Antigravity Quota 1.1.0
WarnAudited by ClawScan on May 10, 2026.
Overview
The skill appears to check quotas as described, but it should be reviewed because it reads stored Antigravity OAuth refresh tokens for all configured accounts while the metadata declares no credential or config-path requirement.
This skill is coherent with quota checking and does not show unrelated exfiltration or destructive behavior. The main thing to consider is trust: running it gives the script access to stored Antigravity refresh tokens and account identifiers from Clawdbot profiles. Review the code first, run it only in a trusted environment, and avoid the optional tablesnap install unless you trust that separate tool.
Findings (3)
Artifact-based informational review of SKILL.md, metadata, install specs, static scan signals, and capability signals. ClawScan does not execute the skill or run runtime probes.
Running the skill lets it use locally stored Antigravity account credentials for every configured account. The code does not show exfiltration to an unrelated endpoint, but these tokens are sensitive.
The script locates local Clawdbot auth-profile files, selects all google-antigravity profiles, extracts each stored refresh token, and uses it to mint access tokens. That is high-impact credential/account access, and the registry metadata declares no credential or config-path requirement.
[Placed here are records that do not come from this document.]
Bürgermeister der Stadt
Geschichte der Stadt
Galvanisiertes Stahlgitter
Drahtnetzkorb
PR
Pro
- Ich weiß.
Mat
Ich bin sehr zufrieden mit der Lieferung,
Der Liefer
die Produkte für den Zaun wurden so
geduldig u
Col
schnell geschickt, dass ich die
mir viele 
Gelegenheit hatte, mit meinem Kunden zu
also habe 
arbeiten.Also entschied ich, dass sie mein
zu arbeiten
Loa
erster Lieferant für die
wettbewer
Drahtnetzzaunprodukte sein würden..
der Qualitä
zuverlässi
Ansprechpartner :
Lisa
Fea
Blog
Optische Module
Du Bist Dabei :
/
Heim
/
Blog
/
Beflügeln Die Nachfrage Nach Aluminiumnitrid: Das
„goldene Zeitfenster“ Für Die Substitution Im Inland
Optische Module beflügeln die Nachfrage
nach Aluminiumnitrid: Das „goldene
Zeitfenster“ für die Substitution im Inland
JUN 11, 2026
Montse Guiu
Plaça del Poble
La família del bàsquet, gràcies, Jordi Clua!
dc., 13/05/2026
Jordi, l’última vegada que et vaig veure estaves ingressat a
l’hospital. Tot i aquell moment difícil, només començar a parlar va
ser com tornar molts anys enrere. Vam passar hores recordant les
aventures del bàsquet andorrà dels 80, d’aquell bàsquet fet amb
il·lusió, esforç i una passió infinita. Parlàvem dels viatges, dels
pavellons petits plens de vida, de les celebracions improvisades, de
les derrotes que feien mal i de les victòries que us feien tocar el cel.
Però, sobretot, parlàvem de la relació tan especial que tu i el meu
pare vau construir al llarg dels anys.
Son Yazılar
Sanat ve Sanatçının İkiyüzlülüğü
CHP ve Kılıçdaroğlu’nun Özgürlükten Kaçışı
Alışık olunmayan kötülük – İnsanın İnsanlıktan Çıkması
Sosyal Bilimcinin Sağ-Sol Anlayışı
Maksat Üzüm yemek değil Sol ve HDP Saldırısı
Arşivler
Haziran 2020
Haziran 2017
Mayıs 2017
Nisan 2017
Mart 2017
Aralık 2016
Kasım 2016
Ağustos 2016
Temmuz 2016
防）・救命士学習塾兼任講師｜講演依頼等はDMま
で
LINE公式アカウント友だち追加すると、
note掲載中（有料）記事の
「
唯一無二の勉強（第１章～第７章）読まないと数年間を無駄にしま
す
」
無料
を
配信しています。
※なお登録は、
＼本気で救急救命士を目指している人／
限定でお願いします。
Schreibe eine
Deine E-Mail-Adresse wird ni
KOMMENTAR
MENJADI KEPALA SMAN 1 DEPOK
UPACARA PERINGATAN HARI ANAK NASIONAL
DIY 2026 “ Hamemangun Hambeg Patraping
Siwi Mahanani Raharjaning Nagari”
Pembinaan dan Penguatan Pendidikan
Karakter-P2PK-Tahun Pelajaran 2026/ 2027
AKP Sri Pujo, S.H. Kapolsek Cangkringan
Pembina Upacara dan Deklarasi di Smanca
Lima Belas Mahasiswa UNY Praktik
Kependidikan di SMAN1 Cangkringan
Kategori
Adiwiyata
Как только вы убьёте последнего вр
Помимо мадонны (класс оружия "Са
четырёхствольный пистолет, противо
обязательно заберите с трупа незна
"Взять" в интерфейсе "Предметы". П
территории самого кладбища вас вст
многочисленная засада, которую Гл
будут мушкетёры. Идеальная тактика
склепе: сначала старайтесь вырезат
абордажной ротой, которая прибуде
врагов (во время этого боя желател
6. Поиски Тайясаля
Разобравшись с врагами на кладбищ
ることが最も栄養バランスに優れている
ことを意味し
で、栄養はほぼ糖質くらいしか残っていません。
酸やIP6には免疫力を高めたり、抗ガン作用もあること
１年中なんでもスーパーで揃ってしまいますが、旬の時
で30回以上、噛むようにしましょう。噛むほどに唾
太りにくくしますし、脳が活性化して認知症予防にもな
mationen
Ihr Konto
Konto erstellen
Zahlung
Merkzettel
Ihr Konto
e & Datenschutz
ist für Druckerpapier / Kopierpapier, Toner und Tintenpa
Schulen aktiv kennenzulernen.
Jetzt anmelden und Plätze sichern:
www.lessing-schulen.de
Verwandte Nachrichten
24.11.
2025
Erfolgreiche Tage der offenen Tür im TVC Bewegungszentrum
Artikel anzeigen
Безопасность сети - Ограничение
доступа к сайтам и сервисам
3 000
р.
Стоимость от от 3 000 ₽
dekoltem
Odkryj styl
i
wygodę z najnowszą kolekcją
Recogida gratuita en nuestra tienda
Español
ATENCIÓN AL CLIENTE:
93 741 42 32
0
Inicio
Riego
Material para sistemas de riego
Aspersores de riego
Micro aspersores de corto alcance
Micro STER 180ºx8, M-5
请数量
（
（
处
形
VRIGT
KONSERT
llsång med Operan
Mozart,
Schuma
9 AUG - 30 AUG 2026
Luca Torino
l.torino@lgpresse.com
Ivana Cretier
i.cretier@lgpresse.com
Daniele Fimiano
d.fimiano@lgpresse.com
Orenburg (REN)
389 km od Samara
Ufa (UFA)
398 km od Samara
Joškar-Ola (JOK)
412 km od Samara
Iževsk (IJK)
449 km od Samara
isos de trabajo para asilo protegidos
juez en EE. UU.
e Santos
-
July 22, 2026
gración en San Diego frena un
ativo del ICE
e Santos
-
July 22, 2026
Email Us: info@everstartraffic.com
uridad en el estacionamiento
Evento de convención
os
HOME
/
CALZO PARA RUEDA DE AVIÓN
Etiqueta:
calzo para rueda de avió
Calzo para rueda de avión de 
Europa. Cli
path.join(process.env.HOME, '.clawdbot/agents/main/agent/auth-profiles.json') ... .filter(([key]) => key.startsWith('google-antigravity:')) ... refresh: value.refresh ... const accessToken = await refreshToken(account.refresh);Install and run only if you trust this publisher and have reviewed the script. The skill metadata should explicitly declare the local auth-profile paths and credential use.
Quota checks will contact Google/Cloudcode services using your Antigravity account authorization.
The skill directly calls Google OAuth and a Cloudcode internal quota endpoint. This is purpose-aligned for quota checking, but users should know where account tokens and project IDs are being used.
const TOKEN_URL = "https://oauth2.googleapis.com/token"; const ENDPOINT = "https://cloudcode-pa.googleapis.com/v1internal:fetchAvailableModels";
Confirm you are comfortable with these provider API calls before running the script, especially on accounts with sensitive projects.
If you follow the optional tablesnap installation step, you will fetch and install code outside this skill that may change over time.
The optional screenshot workflow recommends installing the latest version of a third-party Go tool. It is user-directed and optional, but it is not pinned to a reviewed version.
go install github.com/joargp/tablesnap/cmd/tablesnap@latest
Skip the optional tablesnap step unless needed, or pin and review the third-party tool version before installing.